Еще одно слово! Фаранские бедуинки украшают свою голову так же, как и прочие синаитянки. Они заплетают две косы и, стянув их на чело, связывают их тут в узел и втыкают в него булавку с коралловой головкой, а под косы над челом прицепляют большую перламутовую раковину для защиты лица от солнца. Увидев такой головной убор, я вспомнил латинскую поговорку: «Est modus in rebus», и думал, что мода есть только наилучший способ одеваться сообразно с климатом для сбережения здоровья и благообразия тела. В таком смысле она похвальна. Когда же придумывают и вводят моду в противность климату, для прикрасы, а не для здоровья, с разными умыслами самолюбия, с потерей самоуважения и из подражания другим, то поступают безрассудно и грешат тяжко, вредя себе самим. Таковым «сия глаголет Господь: понеже вознесошася дщери Сиони и ходиша высокою выею, и помизанием очес, и ступанием ног, купно ризы влекущыя долу, и ногама купно играющыя. И смирит Господь начальныя дщери Сиони, и Господь открыет срамоту их в день он, и отъимет Господь славу риз их, и вплетения златая на главе, и тресны ризныя и лу́ницы гривенныя, и срачицы тонкия, и красоту лица их, и состроение красы славныя, и перстни и запястия, и художныя усерязи, и багряницы, и светлая лаконская, и виссоны, и синеты, и червленицы, и виссон со златом и синетою преты́каны, тончи́цы преи́маны златом: и будет вместо вони добрыя смрад, и вместо пояса ужем (веревкой) препояшешися, и вместо украшения златаго на главе плешь имети будеши дел твоих ради, и вместо ризы багряныя препояшешися вретищем: И сын твой добрейший, его же любиши, мечем падет, и крепцыи ваши мечем падут, и смирятся: и восплачутся хранилища утварей ваших, и останешися едина, и о землю уда́рена будеши» (Ис.3:16–25) Страшная угроза Божия дщерям Сиона, играющим ногами и любящим чужестранные дорогие наряды!

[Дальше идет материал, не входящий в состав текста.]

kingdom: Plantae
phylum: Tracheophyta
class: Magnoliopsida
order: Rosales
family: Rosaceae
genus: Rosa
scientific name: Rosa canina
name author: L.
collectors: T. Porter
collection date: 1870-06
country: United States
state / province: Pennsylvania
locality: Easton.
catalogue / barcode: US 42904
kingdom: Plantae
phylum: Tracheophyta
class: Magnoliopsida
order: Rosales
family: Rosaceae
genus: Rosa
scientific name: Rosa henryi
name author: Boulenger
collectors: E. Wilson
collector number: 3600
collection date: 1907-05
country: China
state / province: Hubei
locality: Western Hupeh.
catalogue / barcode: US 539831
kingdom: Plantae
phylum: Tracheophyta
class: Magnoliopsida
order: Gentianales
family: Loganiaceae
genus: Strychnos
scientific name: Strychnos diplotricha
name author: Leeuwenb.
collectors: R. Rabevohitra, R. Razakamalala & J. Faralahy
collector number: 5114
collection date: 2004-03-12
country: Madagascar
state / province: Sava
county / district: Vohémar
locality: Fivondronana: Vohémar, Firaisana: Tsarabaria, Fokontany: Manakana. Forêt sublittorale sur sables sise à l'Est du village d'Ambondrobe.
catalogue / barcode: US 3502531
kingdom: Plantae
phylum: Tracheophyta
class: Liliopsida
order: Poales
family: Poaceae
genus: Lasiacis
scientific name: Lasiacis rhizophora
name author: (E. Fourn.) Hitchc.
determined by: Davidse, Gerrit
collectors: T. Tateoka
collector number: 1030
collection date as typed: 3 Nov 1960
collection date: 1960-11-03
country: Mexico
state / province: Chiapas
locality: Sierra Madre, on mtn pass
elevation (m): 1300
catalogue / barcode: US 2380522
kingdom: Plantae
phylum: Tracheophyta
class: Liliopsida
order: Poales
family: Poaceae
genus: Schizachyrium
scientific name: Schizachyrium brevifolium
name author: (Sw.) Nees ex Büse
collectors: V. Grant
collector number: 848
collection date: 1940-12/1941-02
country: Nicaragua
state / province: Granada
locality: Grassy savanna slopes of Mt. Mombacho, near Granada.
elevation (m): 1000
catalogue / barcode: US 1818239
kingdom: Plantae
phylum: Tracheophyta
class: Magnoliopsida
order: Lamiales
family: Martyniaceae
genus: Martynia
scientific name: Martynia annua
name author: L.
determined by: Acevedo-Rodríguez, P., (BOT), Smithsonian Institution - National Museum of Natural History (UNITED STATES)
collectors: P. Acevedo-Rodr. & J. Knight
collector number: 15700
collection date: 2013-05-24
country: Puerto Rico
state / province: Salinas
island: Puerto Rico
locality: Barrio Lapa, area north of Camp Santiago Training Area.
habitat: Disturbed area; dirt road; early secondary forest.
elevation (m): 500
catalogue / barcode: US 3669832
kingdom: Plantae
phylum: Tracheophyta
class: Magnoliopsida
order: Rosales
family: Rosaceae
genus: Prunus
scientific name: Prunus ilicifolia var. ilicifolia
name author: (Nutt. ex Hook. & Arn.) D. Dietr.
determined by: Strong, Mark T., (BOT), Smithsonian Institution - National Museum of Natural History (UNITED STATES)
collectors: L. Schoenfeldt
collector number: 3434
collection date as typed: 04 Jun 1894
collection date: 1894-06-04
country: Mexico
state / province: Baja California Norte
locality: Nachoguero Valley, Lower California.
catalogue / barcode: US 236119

Заключаю описание Фарана. Сей город, построенный амалекитами вскоре по отшествии израильтян с Синая (1454 г.102), принявший в свои храмины злополучного идумейского царевича Адера в царствование Давида, озаренный светом истины в половине четвертого века христианского, духовно управляемый епископами, возобновленный крестоносцами, разрушенный бедуинами (1445 г.), сей город, на высотах пуст, а в юдоли разбит вдребезги. Поток же его струится вековечно. Так человек, испытав горе и радости в наземной жизни своей, обращается в прах, а душа его существует вечно.

* * *

99

Смотри план его на листе 38.

100

Смотри ее на листе 66.

101

Лесхи (Λέσχαι от глагола Λέγω «говорю, беседую») были места общественных собраний. Они подробно описаны древним греком Павзанием. Обычай русских крестьян сходиться на беседки, их выражение «точить лясы» и слова «балясник, елесник» напоминают греческие лесхи.

102

до Р.Х. – примечание электронной редакции.